§ Exercise requirements
Copy the lines below without changing anything.
##### Data for processing
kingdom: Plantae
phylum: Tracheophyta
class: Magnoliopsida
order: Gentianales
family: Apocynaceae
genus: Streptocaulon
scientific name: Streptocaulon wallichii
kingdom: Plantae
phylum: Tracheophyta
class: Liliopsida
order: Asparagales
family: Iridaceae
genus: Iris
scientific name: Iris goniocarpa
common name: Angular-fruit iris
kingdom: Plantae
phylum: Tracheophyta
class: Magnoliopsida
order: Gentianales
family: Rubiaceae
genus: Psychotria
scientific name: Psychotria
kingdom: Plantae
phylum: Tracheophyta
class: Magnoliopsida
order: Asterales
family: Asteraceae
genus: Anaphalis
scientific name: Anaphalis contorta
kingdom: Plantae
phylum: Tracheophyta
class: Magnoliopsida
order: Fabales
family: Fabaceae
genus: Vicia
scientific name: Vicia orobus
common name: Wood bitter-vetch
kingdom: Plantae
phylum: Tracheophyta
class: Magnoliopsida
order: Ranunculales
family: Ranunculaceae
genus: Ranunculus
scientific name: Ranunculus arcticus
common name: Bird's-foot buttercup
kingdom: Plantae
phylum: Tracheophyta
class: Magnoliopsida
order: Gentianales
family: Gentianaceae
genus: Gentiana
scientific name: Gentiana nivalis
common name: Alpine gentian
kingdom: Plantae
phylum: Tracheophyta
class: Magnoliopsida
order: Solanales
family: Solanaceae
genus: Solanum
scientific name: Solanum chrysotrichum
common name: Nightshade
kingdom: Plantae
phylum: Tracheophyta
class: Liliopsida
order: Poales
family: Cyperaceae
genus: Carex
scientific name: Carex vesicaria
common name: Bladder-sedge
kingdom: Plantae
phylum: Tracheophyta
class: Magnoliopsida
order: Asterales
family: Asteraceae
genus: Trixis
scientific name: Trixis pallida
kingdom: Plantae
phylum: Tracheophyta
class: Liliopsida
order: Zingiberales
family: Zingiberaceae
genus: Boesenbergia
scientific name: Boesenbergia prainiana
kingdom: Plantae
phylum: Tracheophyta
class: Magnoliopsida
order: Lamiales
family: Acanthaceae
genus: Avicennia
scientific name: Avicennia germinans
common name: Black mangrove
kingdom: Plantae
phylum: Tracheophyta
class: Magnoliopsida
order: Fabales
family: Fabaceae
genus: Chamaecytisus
##########
§ Final result
kingdom: Plantae
phylum: Tracheophyta
class: Magnoliopsida
order: Gentianales
family: Apocynaceae
genus: Streptocaulon
scientific name: Streptocaulon wallichii
kingdom: Plantae
phylum: Tracheophyta
class: Liliopsida
order: Asparagales
family: Iridaceae
genus: Iris
scientific name: Iris goniocarpa
common name: Angular-fruit iris
kingdom: Plantae
phylum: Tracheophyta
class: Magnoliopsida
order: Gentianales
family: Rubiaceae
genus: Psychotria
scientific name: Psychotria
kingdom: Plantae
phylum: Tracheophyta
class: Magnoliopsida
order: Asterales
family: Asteraceae
genus: Anaphalis
scientific name: Anaphalis contorta
kingdom: Plantae
phylum: Tracheophyta
class: Magnoliopsida
order: Fabales
family: Fabaceae
genus: Vicia
scientific name: Vicia orobus
common name: Wood bitter-vetch
kingdom: Plantae
phylum: Tracheophyta
class: Magnoliopsida
order: Ranunculales
family: Ranunculaceae
genus: Ranunculus
scientific name: Ranunculus arcticus
common name: Bird's-foot buttercup
kingdom: Plantae
phylum: Tracheophyta
class: Magnoliopsida
order: Gentianales
family: Gentianaceae
genus: Gentiana
scientific name: Gentiana nivalis
common name: Alpine gentian
kingdom: Plantae
phylum: Tracheophyta
class: Magnoliopsida
order: Solanales
family: Solanaceae
genus: Solanum
scientific name: Solanum chrysotrichum
common name: Nightshade
kingdom: Plantae
phylum: Tracheophyta
class: Liliopsida
order: Poales
family: Cyperaceae
genus: Carex
scientific name: Carex vesicaria
common name: Bladder-sedge
kingdom: Plantae
phylum: Tracheophyta
class: Magnoliopsida
order: Asterales
family: Asteraceae
genus: Trixis
scientific name: Trixis pallida
kingdom: Plantae
phylum: Tracheophyta
class: Liliopsida
order: Zingiberales
family: Zingiberaceae
genus: Boesenbergia
scientific name: Boesenbergia prainiana
kingdom: Plantae
phylum: Tracheophyta
class: Magnoliopsida
order: Lamiales
family: Acanthaceae
genus: Avicennia
scientific name: Avicennia germinans
common name: Black mangrove
kingdom: Plantae
phylum: Tracheophyta
class: Magnoliopsida
order: Fabales
family: Fabaceae
genus: Chamaecytisus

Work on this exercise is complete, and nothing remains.